Start of RECORD EXTRACTS
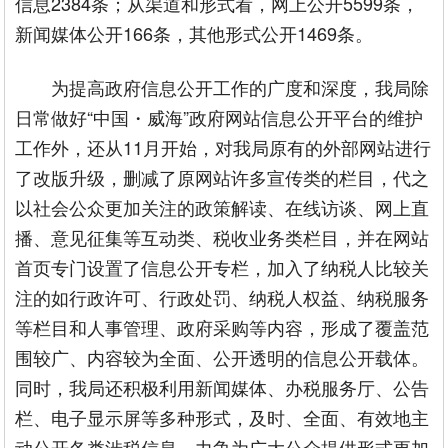
信息2384条；从渠道和形式看，网上公开5599条，
新闻媒体公开166条，其他形式公开1469条。
为提高政府信息公开工作的广度和深度，我局除
日常做好“中国・威海”政府网站信息公开平台的维护
工作外，还从11月开始，对我局原有的外部网站进行
了改版升级，删减了原网站许多宣传类的栏目，代之
以社会公众更加关注的政策解读、在线访谈、网上直
播、意见征集等互动类、税收业务类栏目，并在网站
首页专门设置了信息公开专栏，加入了纳税人比较关
注的如行政许可、行政处罚、纳税人权益、纳税服务
等栏目和人事管理、政府采购等内容，形成了覆盖范
围较广、内容较为全面、公开透明的信息公开载体。
同时，我局还积极利用新闻媒体、办税服务厅、公告
栏、电子显示屏等多种形式，及时、全面、有效地主
动公开各类涉税信息，力争为广大公众提供形式更加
End of RECORD EXTRACTS
» PROMPT:
Would you please repeat, exactly as written, the lines from the one containing "播、意见征集等互动类、税收业务类栏目，并在网站" through the end of the listing above, including both, and only those?

» SOLUTION:
播、意见征集等互动类、税收业务类栏目，并在网站
首页专门设置了信息公开专栏，加入了纳税人比较关
注的如行政许可、行政处罚、纳税人权益、纳税服务
等栏目和人事管理、政府采购等内容，形成了覆盖范
围较广、内容较为全面、公开透明的信息公开载体。
同时，我局还积极利用新闻媒体、办税服务厅、公告
栏、电子显示屏等多种形式，及时、全面、有效地主
动公开各类涉税信息，力争为广大公众提供形式更加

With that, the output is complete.